Now that we’ve defined the dot product, matrix-vector multiplication can be explained as taking each row of the matrix M and then taking its dot product with the vector. So for each row of the matrix we will get a new number. For a 2 × 2 matrix like M above, we have 2 rows so we have 2 dot products yielding 2 new numbers, which form the components of a new vector.

Knowing this, we can write M(X) in a different way:
M(X) = yᵢ = Mᵢ ⋅ X

The vector that results from multiplying the matrix M with vector X is arbitrarily called Y but each of the two components is labeled y₁ and y₂ or yᵢ more generally, where the subscript i is just some indexing number.

We call this notation indexing, which is a kind of addressing mechanism for vectors and matrices. A vector will have a single index which can take on values as long as the vector is. A matrix will have two indices since each value in the matrix has a corresponding row and column. There are also linear algebra types “beyond” matrices that have 3 or more indices (e.g. rows, columns, 3-D depth…) and we more generally refer to all of these as tensors. A 0-tensor is a single number (aka scalar), a 1-tensor is a vector, a 2-tensor is a matrix, and so on. The leading number indicates how many indices the tensor has.

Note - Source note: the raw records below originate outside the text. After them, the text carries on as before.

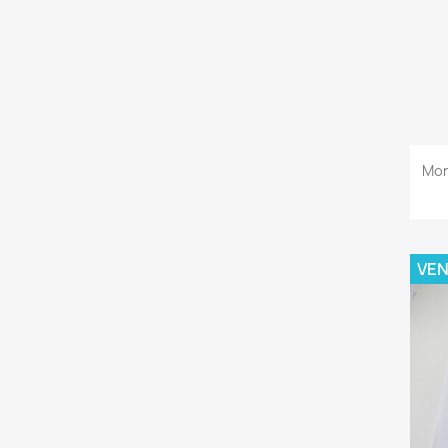
Mon
VE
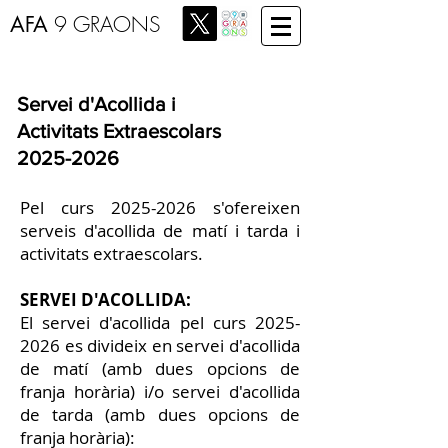
AFA
9 GRAONS
Servei d'Acollida i
Activitats Extraescolars
2025-2026
Pel curs
2025-2026
s'ofereixen
serveis d'acollida de matí i tarda i
activitats extraescolars.
SERVEI D'ACOLLIDA:
El servei d'acollida pel curs
2025-
2026
es divideix en servei d'acollida
de matí (amb dues opcions de
franja horària) i/o servei d'acollida
de tarda (amb dues opcions de
franja horària):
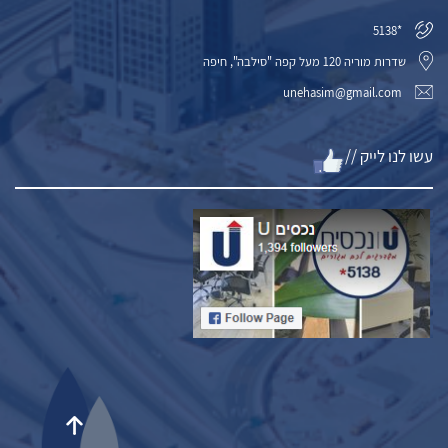
*5138
שדרות מוריה 120 מעל קפה "סילבה", חיפה
unehasim@gmail.com
עשו לנו לייק //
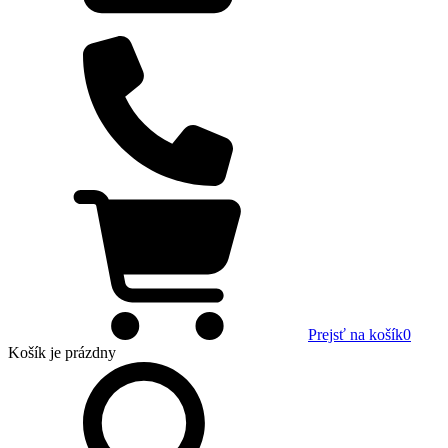
Prejsť na košík
0
Košík
je prázdny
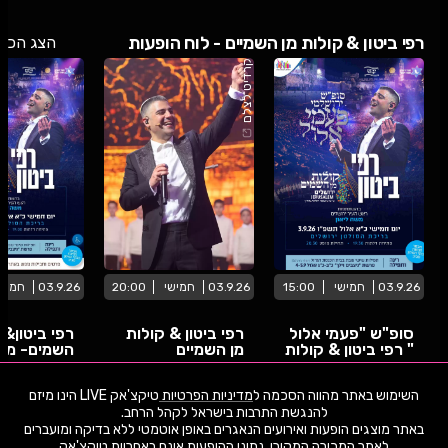
רפי ביטון & קולות מן השמיים - לוח הופעות
הצג הכל
קרדיט לצלם
03.9.26
חמישי
15:00
03.9.26
חמישי
20:00
03.9.26
חמיש
סופ"ש "פעמי אלול
רפי ביטון & קולות
רפי ביטון&ק
" רפי ביטון & קולות
מן השמיים
השמים- מו
מן השמים -
בריכת הסול
ירושלים תשפ"ו
2026
Jerusalem, Israel ירושלים
בריכת הסולטן ירושלים
בריכת הסולטן 
השימוש באתר מהווה הסכמה ל
מדיניות הפרטיות
טיקצ'אק LIVE הינו מיזם
שימו -💓- נתוני ההופעות המוצגים עודכנו על ידי בינה מלאכותית מאתר המכירה
המקורי. יתכנו טעויות ושינויים.
באתר מוצגים הופעות ואירועים הנאגרים באופן אוטמטי ללא בדיקה ומועברים
טיקצ'אק LIVE לא מוכרת כרטיסים למופע זה ולא לוקחת אחריות על
לאתר המכירה המקורי. נתוני ההופעות אינם באחריות טיקצ'אק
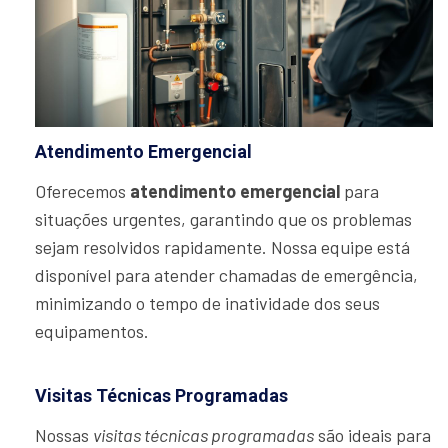
Atendimento Emergencial
Oferecemos
atendimento emergencial
para
situações urgentes, garantindo que os problemas
sejam resolvidos rapidamente. Nossa equipe está
disponível para atender chamadas de emergência,
minimizando o tempo de inatividade dos seus
equipamentos.
Visitas Técnicas Programadas
Nossas
visitas técnicas programadas
são ideais para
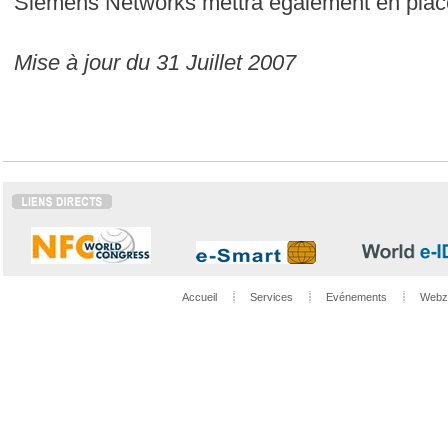
Siemens Networks mettra également en place
Mise à jour du 31 Juillet 2007
Accueil
Services
Evénements
Webz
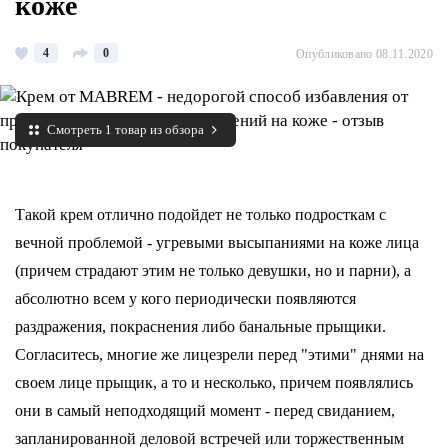
коже
4
0
Опубликовано 08.11.2020
Смотреть 1 товар из обзора
Такой крем отлично подойдет не только подросткам с
вечной проблемой - угревыми высыпаниями на коже лица
(причем страдают этим не только девушки, но и парни), а
абсолютно всем у кого периодически появляются
раздражения, покраснения либо банальные прыщики.
Согласитесь, многие же лицезрели перед "этими" днями на
своем лице прыщик, а то и несколько, причем появлялись
они в самый неподходящий момент - перед свиданием,
запланированной деловой встречей или торжественным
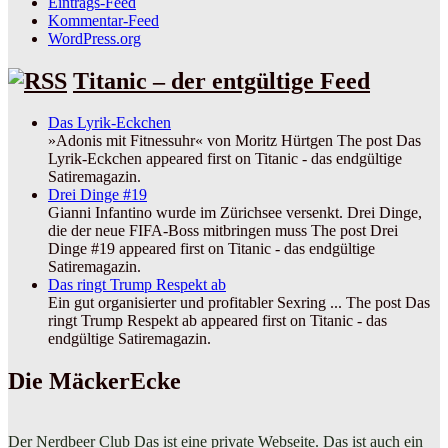
Eintrags-Feed
Kommentar-Feed
WordPress.org
Titanic – der entgültige Feed
Das Lyrik-Eckchen
»Adonis mit Fitnessuhr« von Moritz Hürtgen The post Das
Lyrik-Eckchen appeared first on Titanic - das endgültige
Satiremagazin.
Drei Dinge #19
Gianni Infantino wurde im Zürichsee versenkt. Drei Dinge,
die der neue FIFA-Boss mitbringen muss The post Drei
Dinge #19 appeared first on Titanic - das endgültige
Satiremagazin.
Das ringt Trump Respekt ab
Ein gut organisierter und profitabler Sexring ... The post Das
ringt Trump Respekt ab appeared first on Titanic - das
endgültige Satiremagazin.
Die MäckerEcke
Der Nerdbeer Club
Das ist eine private Webseite. Das ist auch ein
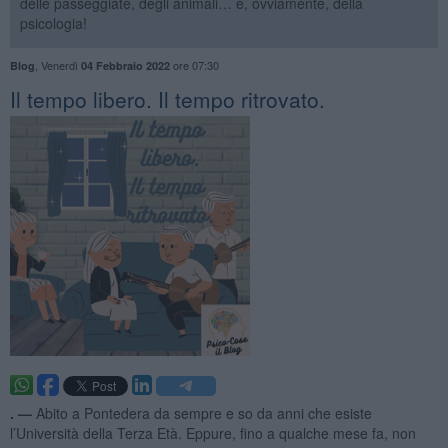
delle passeggiate, degli animali… e, ovviamente, della
psicologia!
,
Venerdì
ore 07:30
Blog
04 Febbraio 2022
​Il tempo libero. Il tempo ritrovato.
. —
Abito a Pontedera da sempre e so da anni che esiste
l’Università della Terza Età. Eppure, fino a qualche mese fa, non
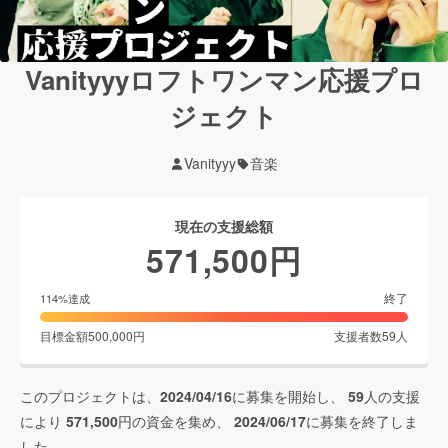
Vanityyyロフトワンマン応援プロ
ジェクト
Vanityyy
音楽
現在の支援総額
571,500
円
終了
114
%達成
目標金額
500,000
円
支援者数
59
人
このプロジェクトは、
2024/04/16
に募集を開始し、
59
人の支援
により
571,500
円の資金を集め、
2024/06/17
に募集を終了しま
した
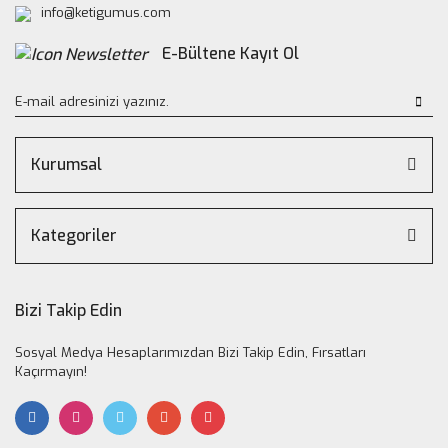
info@ketigumus.com
E-Bültene Kayıt Ol
Kurumsal
Kategoriler
Bizi Takip Edin
Sosyal Medya Hesaplarımızdan Bizi Takip Edin, Fırsatları
Kaçırmayın!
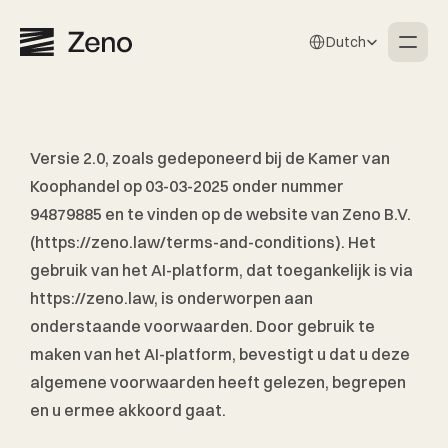
Select Language
Dutch
Versie 2.0, zoals gedeponeerd bij de Kamer van 
Koophandel op 03-03-2025 onder nummer 
94879885 en te vinden op de website van Zeno B.V. 
(https://
zeno.law/terms-and-conditions
). Het 
gebruik van het AI-platform, dat toegankelijk is via 
https://
zeno.law
, is onderworpen aan 
onderstaande voorwaarden. Door gebruik te 
maken van het AI-platform, bevestigt u dat u deze 
algemene voorwaarden heeft gelezen, begrepen 
en u ermee akkoord gaat. 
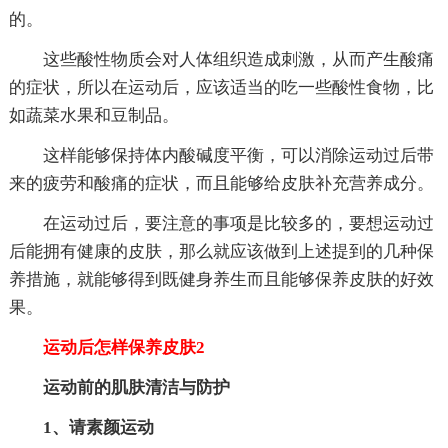
的。
这些酸性物质会对人体组织造成刺激，从而产生酸痛
的症状，所以在运动后，应该适当的吃一些酸性食物，比
如蔬菜水果和豆制品。
这样能够保持体内酸碱度平衡，可以消除运动过后带
来的疲劳和酸痛的症状，而且能够给皮肤补充营养成分。
在运动过后，要注意的事项是比较多的，要想运动过
后能拥有健康的皮肤，那么就应该做到上述提到的几种保
养措施，就能够得到既健身养生而且能够保养皮肤的好效
果。
运动后怎样保养皮肤2
运动前的肌肤清洁与防护
1、请素颜运动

So we can index (address) each row of the matrix M by giving it an index Mᵢ, where ᵢ can be any number as many rows as the matrix has, which is 2 in this case. So M₁ refers to the first row of the matrix. Thus each component yᵢ is computed by taking the dot product between the corresponding row Mᵢ with the full 2-element vector X.

To be concrete, given a 2 × 2 matrix M with some arbitrary numbers:

Figure 13. Accessing elements from a matrix.

In mathematical notation and most programming languages, you can reference the elements of subslices of a matrix (or a tensor more generally) by specifying indices. For every N dimensions of a n-tensor, there will be N indices needed to reference a single element. In figure 13 the orange box highlights the first row of the matrix, and in many programming languages, you access this first row with a notation like M[1] or M[1,:]. In the case of M[1,:] you’re saying that you want row 1 and all the columns (denoted by the colon :), and this returns a vector that is the first row. In contrast, if you want a single element from this matrix with 4 elements total, you need to specify its specific row and column, e.g. M[1,2] references the element b.

Tensors are hierarchical in the sense that a 0-tensor is just a single number (a scalar), and a 1-tensor is a vector (e.g. a one-dimensional list of 0-tensors), and 2-tensor is a matrix, which is a collection of 1-tensors, and so on. So when you only specify a partial address, you get a lower dimensional tensor.

We can visualize scalars, vectors, matrices and tensors in higher dimensions as string diagrams.

Summary

Linear algebra is about linear transformations (functions) and the parameters of these linear transformations can be neatly packaged into rectangular grids called matrices, which themselves can become representative of the linear transformation by multiplying a matrix with a vector using the dot product. We need to grasp these basic linear algebra concepts to fully understand deep learning. Linear algebra is probably the most important ingredient in all of machine learning. We will keep building on these foundations in part 3.